Posiblemente a un inglés no le
aterraría que un tipo de Bembibre descuartizara a su pareja y metiera sus
trozos en maletas. A un inglés sólo le espantaría que ese indigente presunto
asesino hiciese un alto en el camino, entrase en un bar, tomase un café con
bizcochos de Calatayud, esos que asemejan a suelas de zapato infantil, y los untase en la taza antes de llevárselos a
la boca. Lo de descuartizar a la pareja y más tarde diseminar los trozos de la
occisa por la cuneta de una carretera secundaria sólo impresiona, quizás, a los
españoles, que somos gente que lo pasamos muy mal con estas cosas y le echamos
más puesta en escena melodramática encima que nadie. A los españoles lo que nos
atrae es mover a los muertos de un lugar para otro y hacer sitio con los
esqueletos en los nichos, hasta meter casi con fórceps a otro pariente
fallecido posteriormente.
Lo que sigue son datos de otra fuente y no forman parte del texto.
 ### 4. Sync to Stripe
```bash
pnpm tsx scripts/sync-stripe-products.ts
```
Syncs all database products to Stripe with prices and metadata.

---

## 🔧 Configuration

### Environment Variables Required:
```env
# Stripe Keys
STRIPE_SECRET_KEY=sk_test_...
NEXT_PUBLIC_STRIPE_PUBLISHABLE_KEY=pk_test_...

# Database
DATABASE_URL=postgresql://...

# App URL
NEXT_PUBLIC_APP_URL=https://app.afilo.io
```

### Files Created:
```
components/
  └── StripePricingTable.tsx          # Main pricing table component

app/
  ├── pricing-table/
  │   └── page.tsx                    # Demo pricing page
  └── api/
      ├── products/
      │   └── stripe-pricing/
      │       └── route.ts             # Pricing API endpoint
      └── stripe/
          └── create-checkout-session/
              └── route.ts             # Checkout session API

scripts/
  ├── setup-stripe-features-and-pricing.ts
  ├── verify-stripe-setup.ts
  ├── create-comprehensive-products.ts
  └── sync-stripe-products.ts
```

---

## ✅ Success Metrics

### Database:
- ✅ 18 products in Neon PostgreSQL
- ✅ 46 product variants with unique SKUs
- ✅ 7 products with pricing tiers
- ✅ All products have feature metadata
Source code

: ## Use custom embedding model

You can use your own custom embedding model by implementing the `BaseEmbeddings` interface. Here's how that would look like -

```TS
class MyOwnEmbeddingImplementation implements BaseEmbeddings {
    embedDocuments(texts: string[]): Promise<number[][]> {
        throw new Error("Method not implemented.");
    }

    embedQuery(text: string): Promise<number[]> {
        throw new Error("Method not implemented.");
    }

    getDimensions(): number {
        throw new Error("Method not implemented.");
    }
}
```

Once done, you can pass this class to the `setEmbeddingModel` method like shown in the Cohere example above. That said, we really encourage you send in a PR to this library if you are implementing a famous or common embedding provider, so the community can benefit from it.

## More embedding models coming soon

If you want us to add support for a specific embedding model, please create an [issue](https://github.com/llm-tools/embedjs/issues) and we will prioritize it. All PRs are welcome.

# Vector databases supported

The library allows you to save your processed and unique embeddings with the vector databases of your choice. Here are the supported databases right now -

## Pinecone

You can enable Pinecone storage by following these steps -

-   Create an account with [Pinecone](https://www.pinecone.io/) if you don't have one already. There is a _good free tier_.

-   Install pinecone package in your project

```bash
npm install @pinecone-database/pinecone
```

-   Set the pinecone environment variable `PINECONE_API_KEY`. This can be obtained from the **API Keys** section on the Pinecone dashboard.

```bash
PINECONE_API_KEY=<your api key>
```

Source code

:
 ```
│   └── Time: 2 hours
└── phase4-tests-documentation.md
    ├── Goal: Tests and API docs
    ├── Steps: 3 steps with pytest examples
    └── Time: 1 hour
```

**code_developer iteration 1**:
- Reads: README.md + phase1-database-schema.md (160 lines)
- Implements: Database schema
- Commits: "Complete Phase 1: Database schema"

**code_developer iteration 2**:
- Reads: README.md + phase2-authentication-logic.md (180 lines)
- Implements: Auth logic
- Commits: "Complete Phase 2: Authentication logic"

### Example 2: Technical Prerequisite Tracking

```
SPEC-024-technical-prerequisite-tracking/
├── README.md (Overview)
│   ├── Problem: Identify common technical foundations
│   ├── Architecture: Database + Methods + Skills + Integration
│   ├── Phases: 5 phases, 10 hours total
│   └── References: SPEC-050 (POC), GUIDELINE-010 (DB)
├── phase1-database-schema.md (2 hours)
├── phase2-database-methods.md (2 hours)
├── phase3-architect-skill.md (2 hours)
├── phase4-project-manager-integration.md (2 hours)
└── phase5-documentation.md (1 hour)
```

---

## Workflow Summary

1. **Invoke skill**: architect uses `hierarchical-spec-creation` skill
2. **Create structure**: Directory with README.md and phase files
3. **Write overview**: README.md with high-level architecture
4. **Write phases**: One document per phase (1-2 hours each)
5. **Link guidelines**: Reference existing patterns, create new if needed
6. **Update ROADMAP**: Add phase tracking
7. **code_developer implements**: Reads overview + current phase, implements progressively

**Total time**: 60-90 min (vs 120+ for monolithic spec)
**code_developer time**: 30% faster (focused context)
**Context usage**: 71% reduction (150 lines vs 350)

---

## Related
Pero cuando hay necesidad de enterrar a un tercer
cadáver, entonces sacamos los dos
anteriores, los troceamos debidamente y así caben los tres. Con ello nos
ahorramos los vivos tener que pagar derechos reales por 3 sepulturas distintas
y, también, en flores cada 2 de noviembre. Fue Azaña, creo, el que dijo aquello
de que a los españoles les gustaba mucho mover los cadáveres. No sé por qué
razón cuento hoy todas estas cosas. Cada 20 de noviembre me acuerdo de las
lágrimas de cocodrilo de Arias frente a la televisión informando a los
españoles de que Franco había muerto. Pero el cadáver del dictador nunca fue
descuartizado ni metido en maletas de madera con olor a caries de portera. Lo
depositaron en el Valle de los Caídos, detrás del altar mayor y bajo una losa
de granito de 1.500 kilos. Y ahí permanecerá hasta sabe Dios cuándo. Tal vez un
día lejano, pongamos que dentro de siglo y medio, alguien decida exhumarlo,
como ahora han hecho en Reus con el general Juan Prim y antes, en 1946, con
Enrique IV de Castilla en el Monasterio de Guadalupe, y practicarle un
análisis forense. Entonces sabrán nuestros descendientes si realmente murió de
lo que cuentan los informes médicos de La Paz.
A Prim resulta que le asfixiaron con una correa. Nadie lo
había vislumbrado, ni siquiera don Natalio Rivas. Confío en que a Franco, de
llegar el caso, nunca le puedan encontrar los forenses del futuro entre la
lengua y el cielo del paladar el tapón descorchado de una botella de champán.